SEOUL, South Korea — Pope Francis warned South Korea’s Catholic bishops not to let their country’s “prosperous, yet increasingly secularized and materialistic society” distract the church from its essential duty to evangelize.

Since the end of the Korean War in 1953, the southern half of the peninsula has risen from poverty to become the world’s 13th-largest economy, good fortune that Pope Francis said posed cultural and spiritual perils.

Pope Francis arrives for a meeting with the bishops of South Korea at the headquarters of the Korean bishops' conference in Seoul Aug. 14. (CNS photo/Paul Haring)
Pope Francis arrives for a meeting with the bishops of South Korea at the headquarters of the Korean bishops’ conference in Seoul Aug. 14. (CNS photo/Paul Haring)

“In such circumstances, it is tempting for pastoral ministers to adopt not only effective models of management, planning and organization drawn from the business world, but also a lifestyle and mentality guided more by worldly criteria of success, and indeed power, than by the criteria which Jesus sets out in the Gospel,” the pope said Aug. 14 at the headquarters of the Catholic Bishops’ Conference of Korea.

Pope Francis met with the bishops on the first day of a five-day trip to South Korea, his first pastoral visit to Asia. Earlier in the day, he met privately with South Korean President Park Geun-hye.

The told the bishops the life and mission of the Korean church must be measured in the “clear light of the Gospel and its call to conversion to the person of Jesus Christ.”

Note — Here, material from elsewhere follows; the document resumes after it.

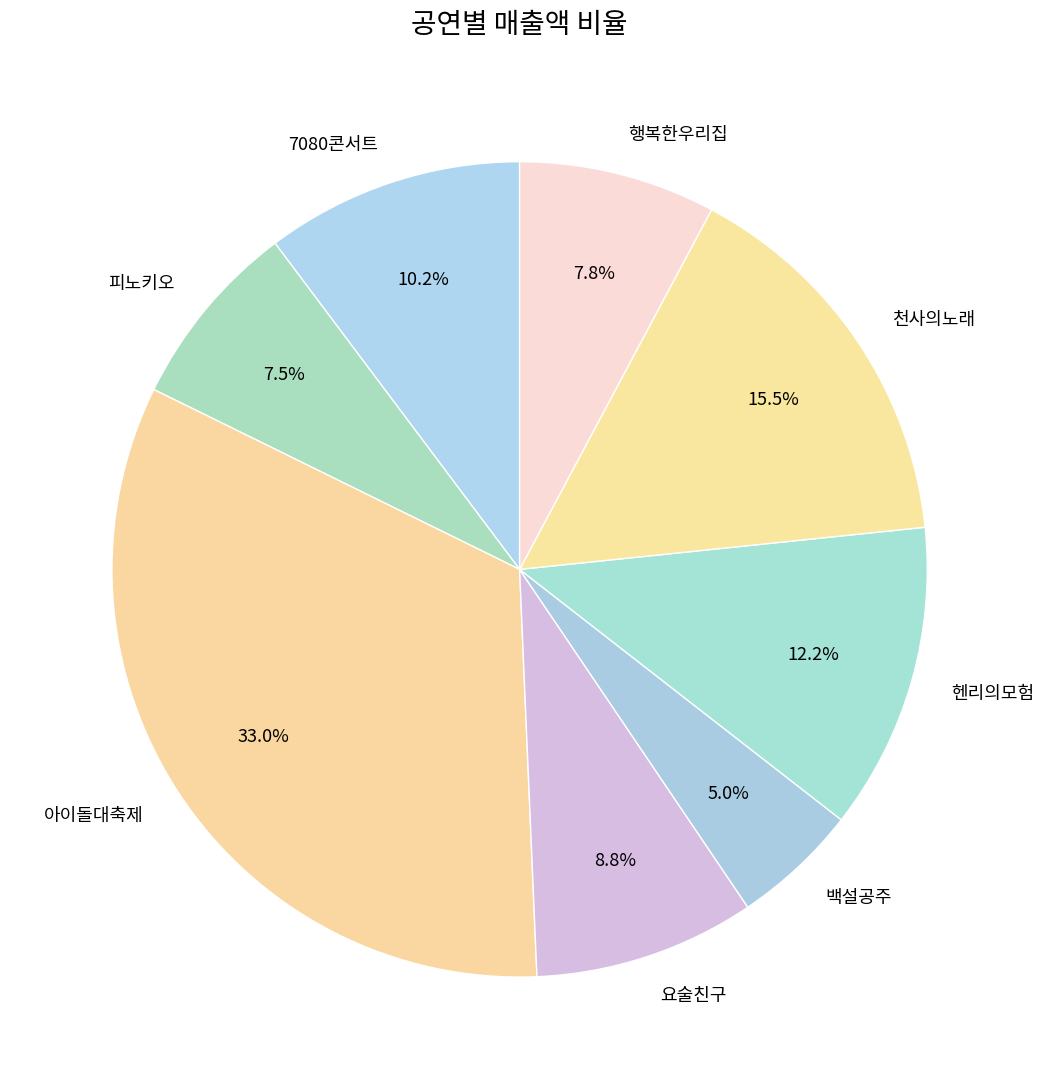

Which category has the biggest portion of the pie?

아이돌대축제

Pope Francis also celebrated what he described as the characteristic virtues of the church in Korea, including its tradition of lay leadership, starting with the 18th-century nobles who converted after reading Catholic books imported from China. He cited this history as an inspiring counter-example to a problem he has frequently criticized: an excessive deference by laypeople to bishops and priests.

The first Korean Christians “did not have the temptation of clericalism, they were able to go on alone” to the found the church, the pope said.

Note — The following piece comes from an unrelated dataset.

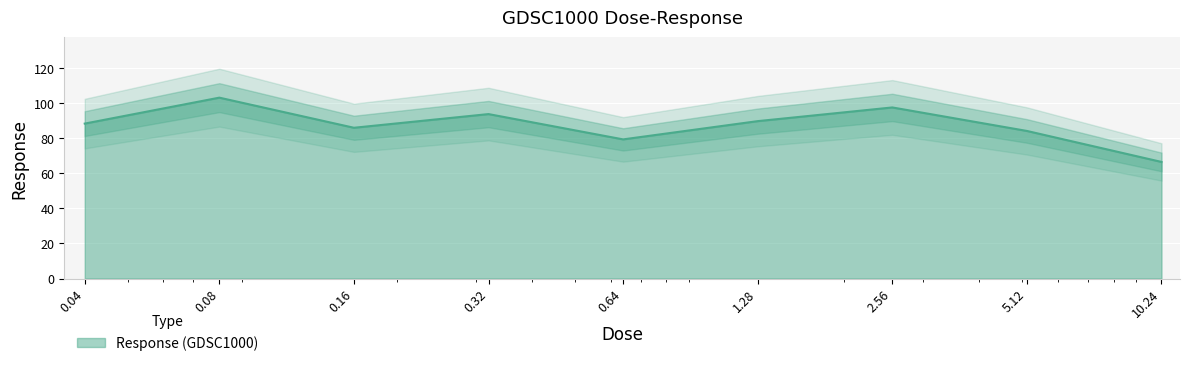

Which has a higher value, 0.08 or 0.16?

0.08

The pope said the 10,000 Koreans martyred for their faith in the 18th and 19th centuries now offer an inspiring example of Christian hope to a “world that, for all its material prosperity, is seeking something more, something greater, something authentic and fulfilling.”

“You and your brother priests offer this hope by your mystery of sanctification, which not only leads the faithful to the sources of grace in the liturgy and the sacraments, but also urges them to press forward in response to the upward call of God,” he said.

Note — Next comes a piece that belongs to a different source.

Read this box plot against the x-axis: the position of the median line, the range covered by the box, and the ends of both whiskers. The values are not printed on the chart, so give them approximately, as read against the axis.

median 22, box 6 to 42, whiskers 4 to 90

Pope Francis praised the “prophetic witness of the church in Korea (as) evident in its concern for the poor and in its programs of outreach, particularly to refugees and migrants and those living on the margins of society.”

But he warned against reducing charitable work to mere handouts, “while overlooking each individual’s need to grow as a person and to express in a worthy manner his or her own personality, creativity and culture,” a need he said can only be served by “social, occupational and educational promotion.”

Charity, the pope suggested, is also a powerful form of evangelization, especially among the young: “I am convinced that if the face of the church is first and foremost a face of love, more and more young people will be drawn to the heart of Jesus ever aflame with divine love in the communion of his mystical body.”